"In Folio" é uma livraria nos Açores para intelectuais do pensamento
Angra do Heroísmo, 26 out (Lusa) - A In Folio, com 12 mil títulos e 18 mil volumes, é uma livraria "de fundo" sem ser alfarrabista, dirigida para "intelectuais do pensamento" e menos para os que procuram "livros do momento".
"Eu não gosto de uma livraria de novidades, `bestsellers` ou capas em relevo com letras a brilhar, mas do lugar onde se encontram obras essenciais do pensamento e conhecimento", afirmou à Lusa Paula Quadros, proprietária desta livraria de Angra do Heroísmo, na Terceira, Açores.
Os livros que tem para vender "não são para as elites do dinheiro, daquela com sinais exteriores de riqueza ou tontice, mas para a elite do pensamento, cultura, arte, beleza do espírito humano e da humanidade".
Paula Quadros, economista com mestrado em Gestão Pública, foi professora do ensino secundário até se reformar, mantendo, como passatempo, desde 1989, a livraria In Folio.
"Cresci numa casa cheia de livros, onde aprendi a ler sem ninguém dar conta e foi, por isso, natural ter uma livraria, menos pelo negócio e mais por gosto e ocupação nos períodos de vida menos ativa", afirmou Paula Quadros, que, conhecedora das fórmulas para desenvolver negócios viáveis, sabia que a livraria "não teria rentabilidade económica porque Angra do Heroísmo não tem público com interesse suficiente na leitura para a suportar".

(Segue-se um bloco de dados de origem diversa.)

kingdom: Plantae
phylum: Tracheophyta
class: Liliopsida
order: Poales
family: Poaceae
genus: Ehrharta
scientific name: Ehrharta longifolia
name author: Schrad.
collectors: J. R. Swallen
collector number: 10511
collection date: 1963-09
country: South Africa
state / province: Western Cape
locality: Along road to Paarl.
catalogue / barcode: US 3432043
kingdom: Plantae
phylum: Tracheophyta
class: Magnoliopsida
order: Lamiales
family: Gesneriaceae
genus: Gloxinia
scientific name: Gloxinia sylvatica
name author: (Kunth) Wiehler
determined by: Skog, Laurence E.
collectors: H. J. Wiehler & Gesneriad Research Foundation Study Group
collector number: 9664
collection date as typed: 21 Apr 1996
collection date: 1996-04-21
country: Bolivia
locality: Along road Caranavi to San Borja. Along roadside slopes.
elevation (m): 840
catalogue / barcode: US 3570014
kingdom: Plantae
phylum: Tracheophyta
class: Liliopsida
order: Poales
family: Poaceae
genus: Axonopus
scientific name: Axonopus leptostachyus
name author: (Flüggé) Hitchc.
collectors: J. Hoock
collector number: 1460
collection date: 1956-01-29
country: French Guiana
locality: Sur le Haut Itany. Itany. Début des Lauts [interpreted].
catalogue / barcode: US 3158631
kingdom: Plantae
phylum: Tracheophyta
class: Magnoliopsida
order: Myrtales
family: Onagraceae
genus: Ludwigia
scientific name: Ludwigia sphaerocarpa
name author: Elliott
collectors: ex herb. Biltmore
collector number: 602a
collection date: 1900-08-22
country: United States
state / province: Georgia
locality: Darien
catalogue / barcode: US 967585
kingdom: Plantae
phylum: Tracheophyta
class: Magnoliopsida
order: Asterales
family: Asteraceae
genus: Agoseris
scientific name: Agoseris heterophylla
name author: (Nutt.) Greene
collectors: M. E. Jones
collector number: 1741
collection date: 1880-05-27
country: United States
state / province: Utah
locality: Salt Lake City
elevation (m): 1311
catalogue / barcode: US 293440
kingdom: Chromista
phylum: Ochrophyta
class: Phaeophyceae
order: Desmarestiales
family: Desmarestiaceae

"Uma livraria sem negócio paralelo, como papelaria, por exemplo, não é viável, nunca foi e creio que nunca será", salientou, considerando "o baixo grau de instrução ou a existência de uma instrução muito técnica e virada para a função laboral, com pouco interesse pelas humanidades" como obstáculos ao negócio.
Como espaço generalista, a In Folio alberga livros de literatura, filosofia, temas infantis e uma vasta secção de poesia, sendo Paula Quadros que escolhe os títulos "de acordo" com o seu gosto.
Paula Quadros desconhece quantos livros se vendem na ilha Terceira mas na sua livraria, de que se assume, com uma gargalhada, como "a melhor cliente", vende mais história e ficção anglo-saxónica.
"Muitos abrem a porta e nem entram porque percebem não ser espaço para eles", frisou, acrescentando que outros "entram quando não há em outros locais o que querem mas nem têm curiosidade pelo espólio".
Os elogios vêm dos "turistas nacionais, que compram edições mais antigas e, atrás de uma, levam duas ou três".
Arrumadas ordenadamente por temas, estão "novas e velhas obras", salientando Paula Quadros que "Meninos de Ouro", de Agustina Bessa-Luís, foi um dos primeiros livros que adquiriu para a livraria.
"Tudo aqui é meu. Não faço devoluções porque os transportes são caros. Compro o que penso que vendo ou que quero que fique cá", afirmou Paula Quadros, que, por não ter filhos, se preocupa com o futuro da livraria, admitindo que alguns livros poderão ficar com familiares e os restantes doados "a uma biblioteca que os trate bem".